▶ [THE TASK]: What lines of the data include the string "donc"? Copy them all.

-------- PROVIDED RECORDS

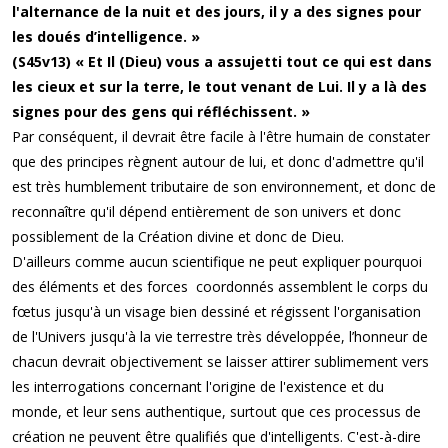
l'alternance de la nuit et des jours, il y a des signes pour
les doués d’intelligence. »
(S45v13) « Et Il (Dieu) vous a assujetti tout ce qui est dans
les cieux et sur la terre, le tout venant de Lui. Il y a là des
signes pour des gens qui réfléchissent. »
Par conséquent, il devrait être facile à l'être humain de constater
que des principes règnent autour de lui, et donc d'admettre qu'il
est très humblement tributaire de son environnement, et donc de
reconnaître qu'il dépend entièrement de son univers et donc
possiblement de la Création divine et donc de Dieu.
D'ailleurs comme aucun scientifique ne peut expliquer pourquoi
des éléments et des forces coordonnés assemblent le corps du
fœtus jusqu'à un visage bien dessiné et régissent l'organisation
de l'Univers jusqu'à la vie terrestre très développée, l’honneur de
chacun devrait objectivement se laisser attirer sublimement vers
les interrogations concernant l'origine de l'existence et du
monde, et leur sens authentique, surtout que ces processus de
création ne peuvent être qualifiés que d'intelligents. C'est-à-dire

----------------
-------- PROVIDED RECORDS

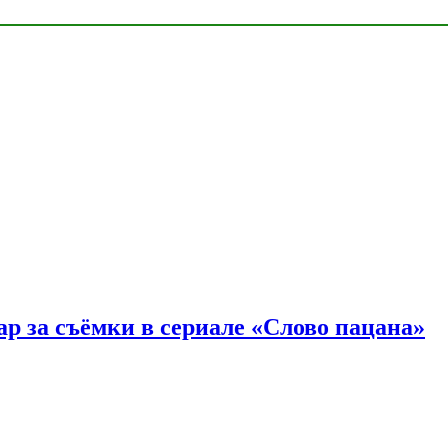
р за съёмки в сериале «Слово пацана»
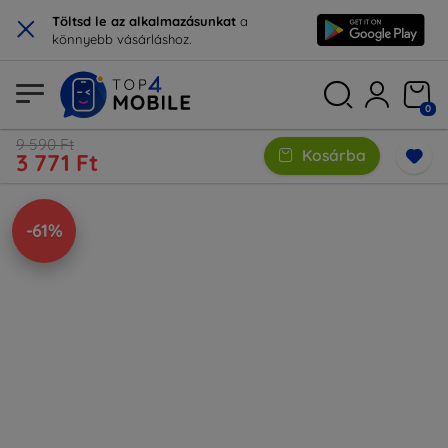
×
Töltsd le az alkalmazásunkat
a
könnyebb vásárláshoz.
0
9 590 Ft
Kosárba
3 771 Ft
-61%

----------------

▶ [TASK OUTPUT]:
que des principes règnent autour de lui, et donc d'admettre qu'il
est très humblement tributaire de son environnement, et donc de
reconnaître qu'il dépend entièrement de son univers et donc
possiblement de la Création divine et donc de Dieu.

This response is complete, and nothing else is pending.